1. Introduction
In this study, we attempt to gain a better understanding about the dynamic building energy consumption in New York city through regression models and clustering techniques. To predict energy consumption at the building level, we used are Support Vector Machine, Random Forest, and K-nearest Neighborhood. For clustering, we want to group buildings based on their energy performance and detect trends in annual energy consumption. From there, we identify similar characteristics shared by the buildings within each cluster, which can contribute to regulations and policy decision in energy management of the whole city. In this case, K-means is applied to the four-year of general energy consumption.
2. Literature Review
There is a great variation in energy consumption in both residential and commercial buildings, which is subjected to the buildings’ construction characteristics, locations, technical design parameters, occupant behaviors. The U.S. Energy Information Administration shows that the energy consumed in residential and commercial building accounts for 40% of total U.S. energy consumption.

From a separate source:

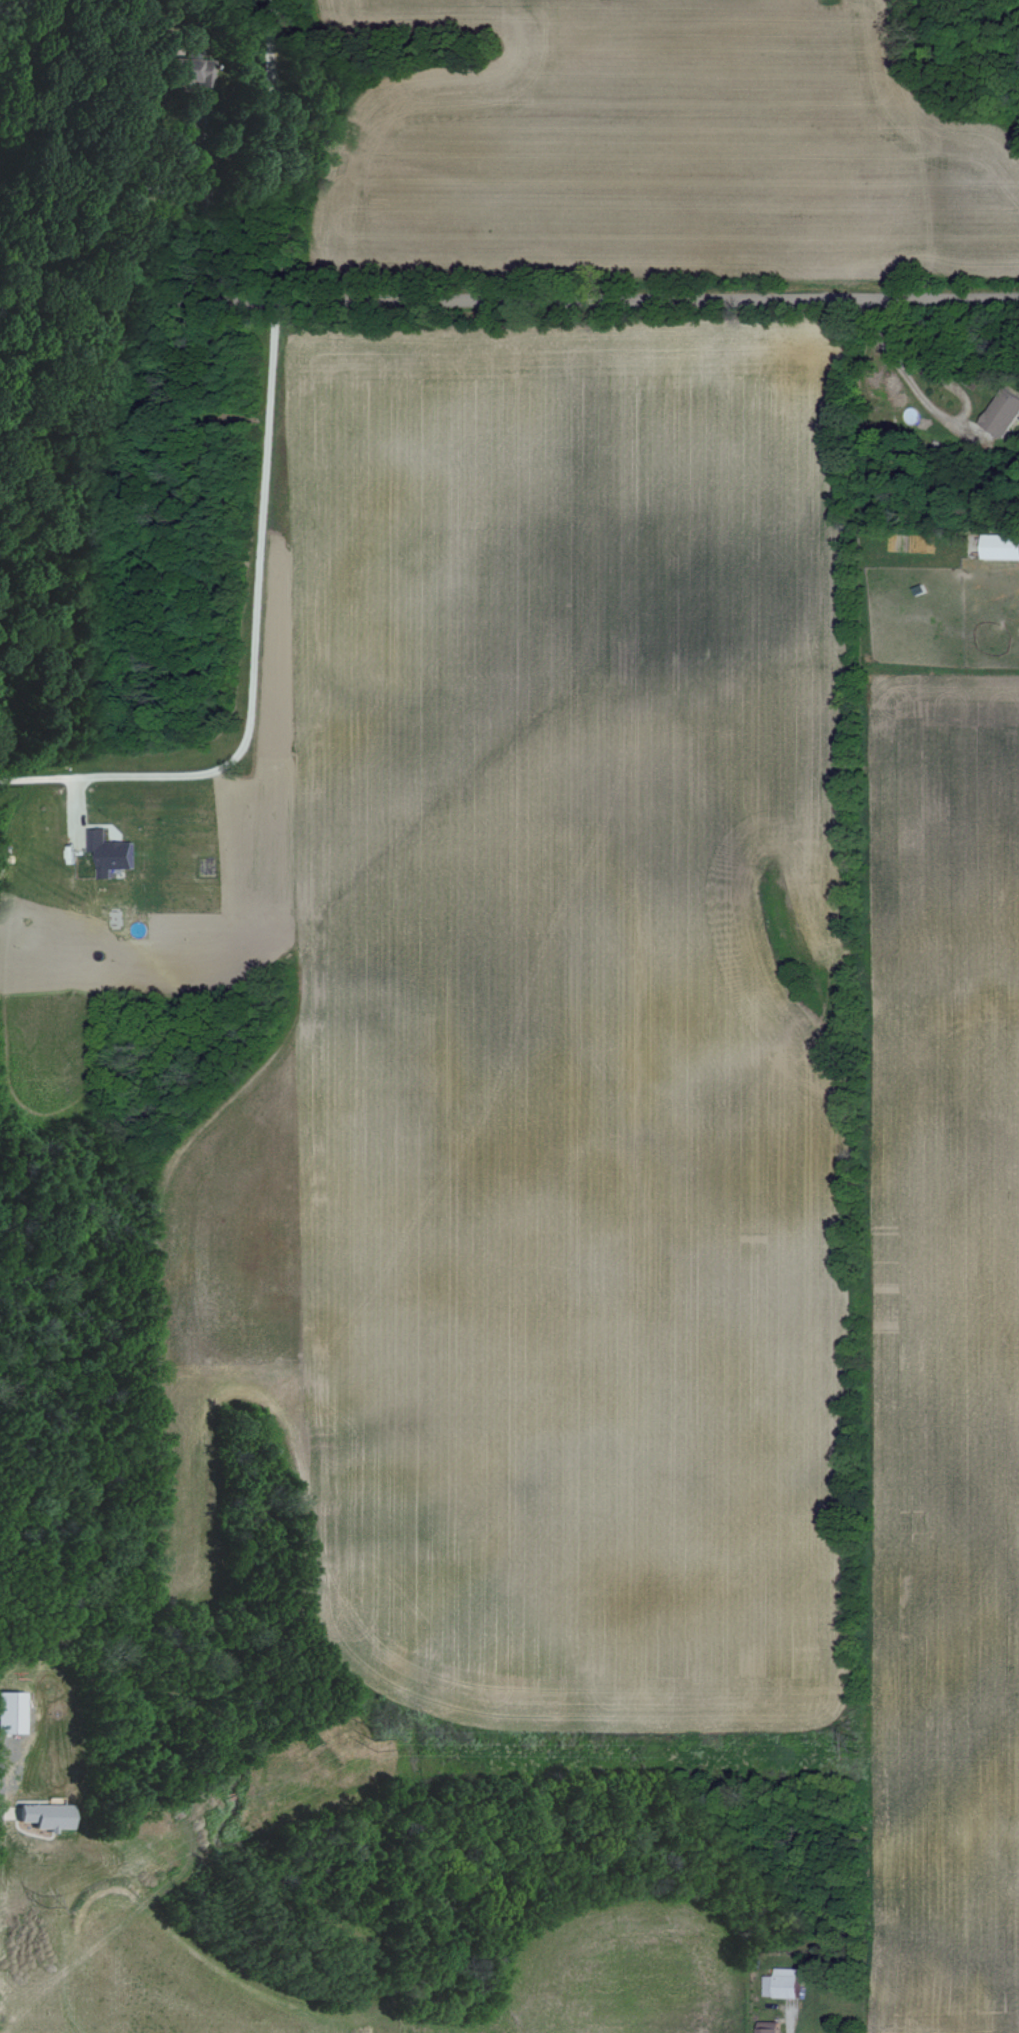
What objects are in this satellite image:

Hence, any reduction or control in building energy consumption can have a great impact on the total energy consumption.
The study (Kontokosta, 2015) that did similar work used PLUTO data, LL 84 data, along with other dataset such as COSTAR dataset. In that study, they have better result for the regression prediction part since they have access to more dataset than we are. The best result from their study is 30% as the R2 score whereas the best result we have is up to 20% using random forest regression algorithm. Furthermore, another project from a computer science class (“CS109 Project - Building Energy Consumption Prediction,” n.d.) did energy prediction with weather features using similar methods, since we are aiming at predicting annual weather normalized data, we take their methods under consideration on how to improve our prediction result with our own dataset.

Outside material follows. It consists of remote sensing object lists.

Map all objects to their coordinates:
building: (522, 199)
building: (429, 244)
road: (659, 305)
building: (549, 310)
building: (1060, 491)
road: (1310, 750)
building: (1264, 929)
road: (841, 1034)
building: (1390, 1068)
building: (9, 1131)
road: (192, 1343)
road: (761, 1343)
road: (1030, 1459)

Other than the prediction, we did clustering for the time series data along with the analysis of building characteristics in each cluster and we found some interesting results discussed in the result part later. Meanwhile, we used both SVM and Random Forest method to generate the list of the important features, and interestingly, the lists are different for different methods as well as building types. By using just selected features, our accuracy score of regression raised up to 20%.
3. Data
We used New York City’s Local Law 84 (LL84) data (Department of Citywide Administrative Services, 2016) provided by the NYC’s Department of Finance as a results of Energy Benchmarking requirement that commercial, residential or mixed-use buildings, whose gross squares are 50,000 or more need to report the annual energy and water consumption to the city. We also utilized Pluto dataset(Department of City Planning (DCP), 2016), which provides us insights into the building characteristics, including but not limited to the year built, number of floors, lot area and the percentage of each fuel type.
For the regression part, we used dataset from LL 84 and Pluto in 2015. After merging the two data set, we decided to use “Weather Normalized Site EUI (kBtu/ft²)” as our dependent variable. As for the independent variables, we refer to Professor Constantine’s related work(Kontokosta, 2015) along with consultation with him personally to determine them. The features selected are shown below with the data source provided in parenthesis:
- BuiltFAR: The Built Floor Area Ratio (FAR) is the total building floor area divided by the area of the tax lot. (PLUTO database)
- YearBuilt (PLUTO database)
- DOF Property Floor Area (ft²) (PLUTO database)
- LotType: A code indicating the location of the tax lot to another tax lot and/or the water. (0: Mixed or Unknown, 1: Block Assemblage, 2: Waterfront, 3: Corner, 4: Through, 5: Inside 6: Interior Lot, 7: Island Lot, 8: Alley Lot, 9: Submerged Land Lot) (PLUTO database)
- ProxCode: The physical relationship of the building to neighboring buildings. (0:Not Available,1: Detached, 2: Semi-Attached, 3: Attached) (PLUTO database)
- Zip Code (LL84)
- LotArea: Total area of the tax lot, expressed in square feet rounded to the nearest integer. (PLUTO database)
- NumFloors: Number of floors (PLUTO database)
- Oil/Diesel/Water/Gas/Electricity: A binary variable equal to 1 for the dominant fuel type/energy source in the building, and equal to 0 otherwise. A fuel type/ energy source is considered dominant if it accounts for more than 50 % of the building’s total site energy consumption. (PLUTO database)
With independent variable and dependent variables ready, we handled the outlier data by removing the data that is two standard deviations away from mean of the natural log value of the dependent variable. Meanwhile, to improve the result of our regression models, we divided the dataset based on the building types into two groups: Commercial, Residential. After removing the outliers, commercial dataset has 667 records whereas residential dataset has 5745 records.